Workload has sped up for college boards recently. Accountability agreements, LSIPs, annual conversations with DfE, external governance reviews. Meanwhile, worries about quality, finances and big estates plan (more on these later) haven’t gone away for many, maybe even most.
You’ve been worried for a while that something could go wrong. Then something does. DfE conducts an assessment through the FEC team and its last recommendation is a commissioner-led Structure and Prospects Appraisal (SPA). That’s it. You’ve lost control of your future.
How did it come to this? The board is split, maybe feeling blindsided. It’s not really much use now, but you’re having strained conversations about how you could have headed off this situation.
The answer to that question is a college-led SPA. A SPA is a process to follow if you are considering anything from major structural change to a significant alteration of your delivery model. It doesn’t have to be focused only on merger.
Outcomes of a SPA might include federation or looser collaborative models, withdrawing from or locally merging key areas of provision or, of course, no change at all. If you’ve got a nagging doubt that your college could be vulnerable in future then trust your instincts. Get ahead of the curve and get answers for yourself. Run a SPA through a committee that reports to the Board.
At the very least, it will be useful as you approach your next annual conversation with the DfE. Something in the back pocket. It’s ten years ago now, but the business, innovation and skills department (DBIS) published guidance for colleges on how to conduct them that is still relevant.
Another good reason to do this is that reclassification could still result in further centralising behaviours from DfE in response to almost palpable anxiety around colleges’ financial grip. Now feels like the right time for colleges to take back some control.
I believe the two London Colleges I chaired between 2018 and 2023 were well served by commissioner-led SPAs. They were in almost uniquely difficult circumstances, but merger was the necessary outcome for both. Nevertheless, I do sometimes wonder what their alternative futures might have been if they had determined to take control of their own destinies.
When I think back to the huge pressures on executive and non-executive leadership through those years, I also wonder what steps leadership in colleges local to those two colleges could have taken collaboratively to preserve, enhance and protect the leadership bandwidth that we know is so precious in the sector.
Just as important to protect are the people who embody that bandwidth. One of the main worries for chairs today is their duty of care to their principal and chief executive. The association of colleges is rightly speaking up about these pressures. Collaboration and mutual support are surely central to the response, however it’s formalised (or not).
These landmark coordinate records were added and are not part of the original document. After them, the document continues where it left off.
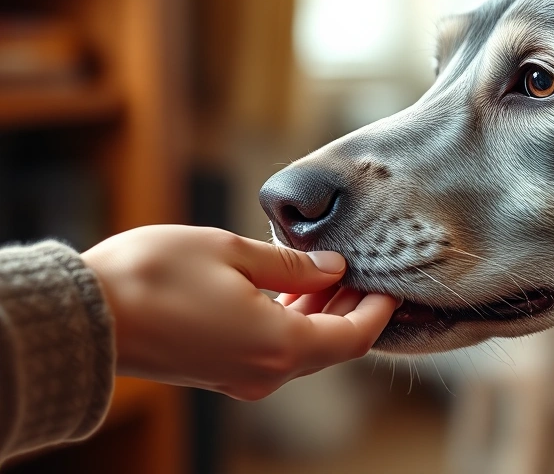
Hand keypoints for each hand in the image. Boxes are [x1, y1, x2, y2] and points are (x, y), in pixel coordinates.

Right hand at [82, 225, 397, 399]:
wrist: (84, 314)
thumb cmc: (154, 276)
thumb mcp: (232, 252)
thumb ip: (292, 264)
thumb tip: (332, 269)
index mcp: (280, 345)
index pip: (354, 337)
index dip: (380, 310)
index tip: (395, 282)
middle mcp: (266, 371)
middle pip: (332, 345)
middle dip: (354, 307)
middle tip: (370, 268)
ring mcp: (241, 376)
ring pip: (303, 347)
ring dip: (322, 311)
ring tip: (335, 269)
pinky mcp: (219, 370)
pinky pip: (274, 349)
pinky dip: (293, 320)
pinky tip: (296, 286)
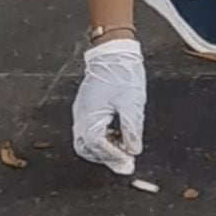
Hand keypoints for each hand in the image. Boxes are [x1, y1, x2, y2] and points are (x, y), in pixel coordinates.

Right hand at [71, 37, 145, 175]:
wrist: (113, 51)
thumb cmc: (122, 73)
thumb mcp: (132, 103)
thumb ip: (132, 129)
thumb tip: (133, 149)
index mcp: (90, 115)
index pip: (97, 144)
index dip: (113, 156)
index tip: (128, 163)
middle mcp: (81, 115)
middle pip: (88, 147)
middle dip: (106, 157)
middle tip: (124, 163)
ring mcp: (82, 111)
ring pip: (87, 141)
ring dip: (103, 149)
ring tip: (122, 152)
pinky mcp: (86, 108)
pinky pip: (89, 130)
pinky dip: (102, 139)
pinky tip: (116, 137)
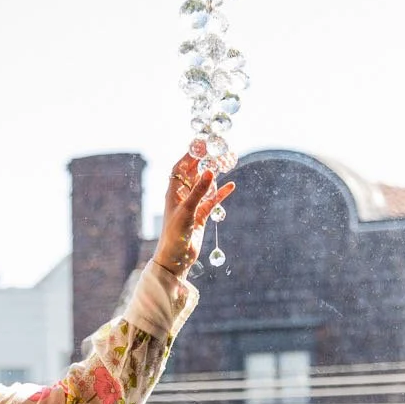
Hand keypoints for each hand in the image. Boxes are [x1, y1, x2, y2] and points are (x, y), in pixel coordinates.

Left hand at [153, 149, 234, 274]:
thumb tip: (210, 172)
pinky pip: (212, 201)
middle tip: (217, 152)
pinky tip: (231, 186)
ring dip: (214, 177)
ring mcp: (192, 205)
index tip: (202, 145)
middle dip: (204, 163)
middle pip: (194, 174)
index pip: (180, 167)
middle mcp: (182, 196)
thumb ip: (199, 191)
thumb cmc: (175, 234)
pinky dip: (221, 194)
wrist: (176, 258)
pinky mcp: (201, 216)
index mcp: (173, 192)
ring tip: (225, 164)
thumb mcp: (187, 211)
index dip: (190, 155)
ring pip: (205, 186)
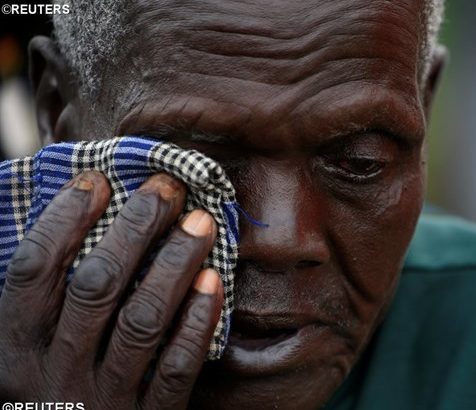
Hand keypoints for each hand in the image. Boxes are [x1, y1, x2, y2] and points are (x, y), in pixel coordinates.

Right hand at [0, 171, 222, 408]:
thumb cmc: (57, 395)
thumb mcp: (32, 354)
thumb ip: (47, 304)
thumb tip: (76, 221)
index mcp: (16, 352)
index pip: (33, 271)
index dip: (64, 219)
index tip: (97, 180)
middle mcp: (54, 375)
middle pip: (96, 285)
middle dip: (135, 228)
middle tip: (168, 188)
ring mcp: (102, 400)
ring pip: (142, 319)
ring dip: (174, 263)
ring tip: (201, 222)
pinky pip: (177, 366)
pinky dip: (197, 321)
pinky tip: (214, 281)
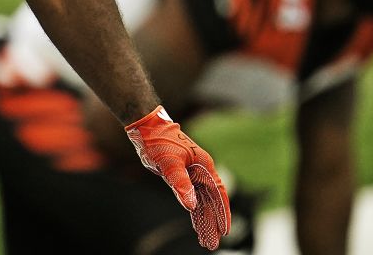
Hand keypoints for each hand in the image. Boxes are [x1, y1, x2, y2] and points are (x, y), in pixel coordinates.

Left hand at [125, 106, 230, 249]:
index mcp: (204, 166)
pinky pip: (191, 199)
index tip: (225, 230)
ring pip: (201, 203)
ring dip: (204, 221)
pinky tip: (197, 225)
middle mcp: (201, 172)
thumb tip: (191, 204)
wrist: (147, 129)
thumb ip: (180, 183)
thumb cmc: (159, 140)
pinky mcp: (182, 178)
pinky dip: (194, 212)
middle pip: (211, 202)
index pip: (218, 193)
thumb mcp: (169, 162)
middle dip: (212, 223)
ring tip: (206, 241)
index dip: (223, 212)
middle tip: (212, 244)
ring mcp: (192, 175)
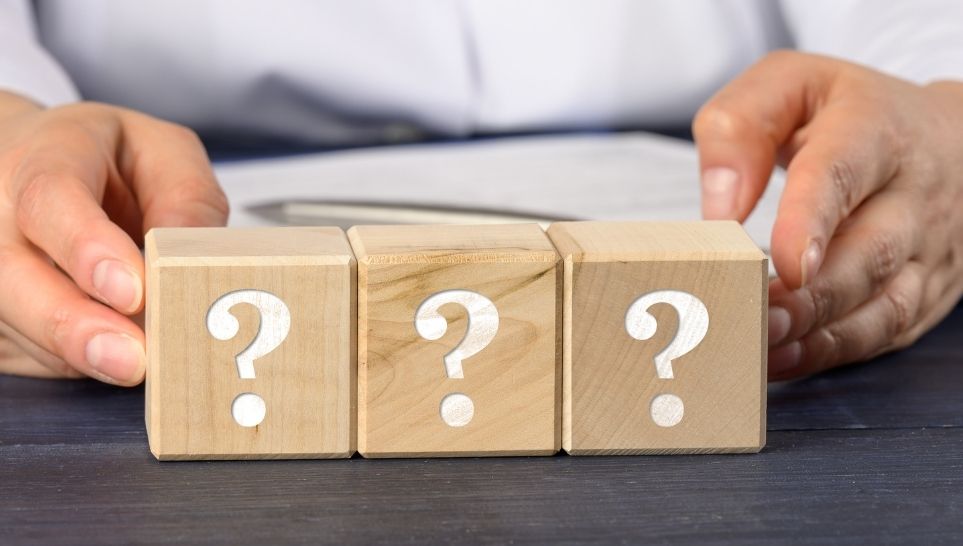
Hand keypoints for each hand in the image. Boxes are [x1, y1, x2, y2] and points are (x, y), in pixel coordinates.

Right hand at [0, 91, 227, 384]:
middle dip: (73, 326)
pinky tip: (107, 351)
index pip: (49, 200)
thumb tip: (191, 262)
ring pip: (18, 325)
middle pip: (13, 275)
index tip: (132, 292)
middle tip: (131, 360)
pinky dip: (72, 362)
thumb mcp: (164, 155)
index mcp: (40, 156)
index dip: (88, 249)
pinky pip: (24, 354)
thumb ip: (187, 200)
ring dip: (78, 353)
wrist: (42, 168)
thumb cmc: (111, 164)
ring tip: (134, 363)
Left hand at [693, 51, 962, 380]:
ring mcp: (927, 249)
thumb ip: (740, 129)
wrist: (946, 137)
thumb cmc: (849, 113)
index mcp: (874, 131)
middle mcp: (912, 194)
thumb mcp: (790, 85)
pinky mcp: (925, 291)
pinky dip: (831, 353)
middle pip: (867, 254)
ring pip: (882, 305)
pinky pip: (883, 332)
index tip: (783, 263)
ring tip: (761, 346)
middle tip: (755, 318)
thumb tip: (719, 210)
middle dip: (810, 297)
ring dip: (819, 334)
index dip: (811, 221)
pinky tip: (782, 360)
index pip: (841, 175)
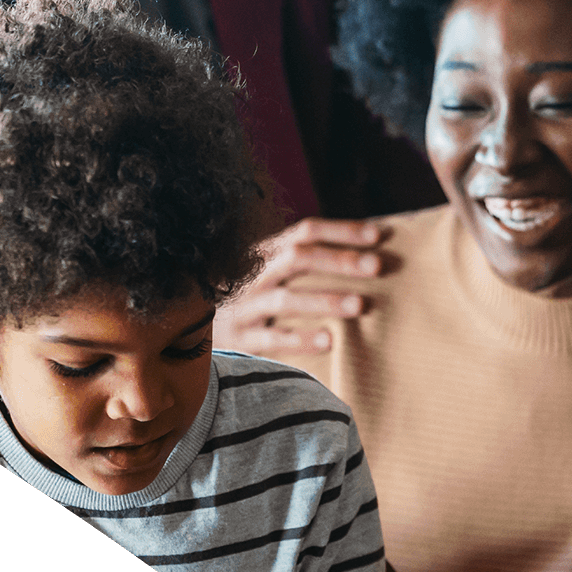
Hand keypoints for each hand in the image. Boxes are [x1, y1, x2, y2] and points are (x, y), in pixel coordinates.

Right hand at [212, 218, 388, 355]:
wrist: (192, 331)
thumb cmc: (251, 299)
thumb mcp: (271, 272)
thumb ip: (307, 262)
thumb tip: (370, 250)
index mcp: (266, 253)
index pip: (305, 232)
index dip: (342, 230)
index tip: (378, 235)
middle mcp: (254, 275)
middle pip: (298, 258)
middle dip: (339, 260)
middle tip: (377, 266)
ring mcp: (244, 307)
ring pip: (284, 299)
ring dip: (324, 300)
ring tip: (359, 305)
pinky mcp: (238, 339)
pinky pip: (270, 339)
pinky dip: (299, 339)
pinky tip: (330, 341)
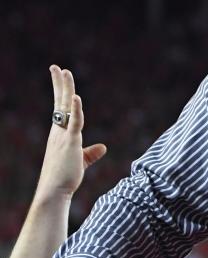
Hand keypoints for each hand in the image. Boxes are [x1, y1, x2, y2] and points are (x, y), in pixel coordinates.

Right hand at [36, 66, 106, 201]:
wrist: (56, 190)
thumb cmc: (66, 177)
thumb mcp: (81, 161)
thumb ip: (90, 153)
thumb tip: (102, 147)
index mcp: (60, 133)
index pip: (60, 107)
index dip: (60, 91)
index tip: (59, 76)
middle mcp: (59, 131)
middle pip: (60, 102)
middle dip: (59, 83)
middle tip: (56, 67)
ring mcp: (63, 135)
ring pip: (65, 107)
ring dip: (66, 89)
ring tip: (65, 72)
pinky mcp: (71, 142)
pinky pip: (74, 122)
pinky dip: (76, 109)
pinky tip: (76, 97)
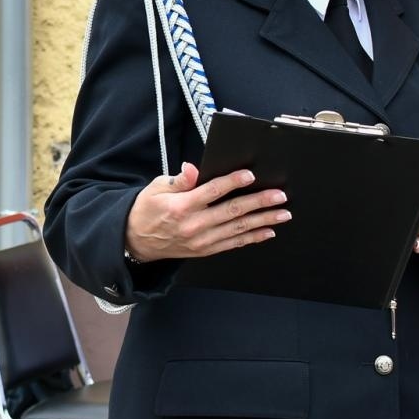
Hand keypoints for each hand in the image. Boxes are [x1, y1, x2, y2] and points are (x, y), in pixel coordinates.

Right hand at [123, 162, 290, 262]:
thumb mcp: (156, 188)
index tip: (250, 175)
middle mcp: (194, 225)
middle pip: (232, 211)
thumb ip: (178, 180)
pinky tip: (267, 232)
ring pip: (238, 229)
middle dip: (259, 203)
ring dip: (263, 221)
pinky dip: (252, 238)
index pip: (212, 191)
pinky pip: (233, 244)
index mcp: (181, 206)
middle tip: (279, 196)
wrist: (135, 241)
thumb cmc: (146, 210)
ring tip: (282, 214)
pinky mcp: (205, 250)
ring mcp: (201, 240)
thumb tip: (192, 168)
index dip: (232, 182)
The DBIS guidance details a few triggers chairs should consider for commissioning a college-led SPA. Interestingly, it doesn’t prominently pick out large capital estates schemes. In my experience, however, any significant capital scheme should almost automatically warrant board consideration of a college-led SPA. It’s no coincidence that my last detailed estates conversation with a college leader segued imperceptibly into musing about merger.
The role of the board, and the chair in particular, is key. Harder-edged structural changes that come about outside of intervention are invariably driven by the chief executive, sometimes communicating with DfE/FEC. It is all conducted in highly private, perhaps deliberately non-transparent ways. That’s understandable, but chairs and boards really need a greater role up front.
Perhaps I am just tripping over process, but I believe it’s important (and uncodified) process. In local and regional contexts, college-led SPAs could be discussed transparently first by chairs, and then commissioned to chief executives by chairs and their boards.
To work, it would require groups of like-minded chairs and boards, prepared to put aside competitive instincts. But that should be achievable. After all, they are the essence of the corporation. Ultimately, they own the blueprint for FE education and training delivery in their local areas, and do so in the best interests of all students and their whole community.